§ **GIVEN DATA**
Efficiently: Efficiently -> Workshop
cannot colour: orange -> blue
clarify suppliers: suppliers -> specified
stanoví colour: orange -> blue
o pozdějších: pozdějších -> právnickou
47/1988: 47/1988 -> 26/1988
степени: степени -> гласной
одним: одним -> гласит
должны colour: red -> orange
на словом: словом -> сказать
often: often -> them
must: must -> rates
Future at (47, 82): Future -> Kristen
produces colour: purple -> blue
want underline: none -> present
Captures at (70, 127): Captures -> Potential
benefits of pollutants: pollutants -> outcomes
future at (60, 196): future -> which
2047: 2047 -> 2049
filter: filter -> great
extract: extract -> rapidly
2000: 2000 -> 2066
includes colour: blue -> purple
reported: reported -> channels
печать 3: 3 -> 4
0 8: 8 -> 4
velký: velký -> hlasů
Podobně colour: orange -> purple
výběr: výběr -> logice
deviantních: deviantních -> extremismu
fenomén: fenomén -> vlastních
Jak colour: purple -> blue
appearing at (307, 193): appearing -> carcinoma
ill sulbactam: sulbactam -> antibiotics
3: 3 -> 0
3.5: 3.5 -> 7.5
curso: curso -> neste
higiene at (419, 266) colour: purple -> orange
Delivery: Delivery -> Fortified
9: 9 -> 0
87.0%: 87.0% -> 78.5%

§ **WRITTEN EXERCISE**
Reproduce every line of the entries above verbatim, without changing anything.

§ **RESPONSE**
Efficiently: Efficiently -> Workshop
cannot colour: orange -> blue
clarify suppliers: suppliers -> specified
stanoví colour: orange -> blue
o pozdějších: pozdějších -> právnickou
47/1988: 47/1988 -> 26/1988
степени: степени -> гласной
одним: одним -> гласит
должны colour: red -> orange
на словом: словом -> сказать
often: often -> them
must: must -> rates
Future at (47, 82): Future -> Kristen
produces colour: purple -> blue
want underline: none -> present
Captures at (70, 127): Captures -> Potential
benefits of pollutants: pollutants -> outcomes
future at (60, 196): future -> which
2047: 2047 -> 2049
filter: filter -> great
extract: extract -> rapidly
2000: 2000 -> 2066
includes colour: blue -> purple
reported: reported -> channels
печать 3: 3 -> 4
0 8: 8 -> 4
velký: velký -> hlasů
Podobně colour: orange -> purple
výběr: výběr -> logice
deviantních: deviantních -> extremismu
fenomén: fenomén -> vlastních
Jak colour: purple -> blue
appearing at (307, 193): appearing -> carcinoma
ill sulbactam: sulbactam -> antibiotics
3: 3 -> 0
3.5: 3.5 -> 7.5
curso: curso -> neste
higiene at (419, 266) colour: purple -> orange
Delivery: Delivery -> Fortified
9: 9 -> 0
87.0%: 87.0% -> 78.5%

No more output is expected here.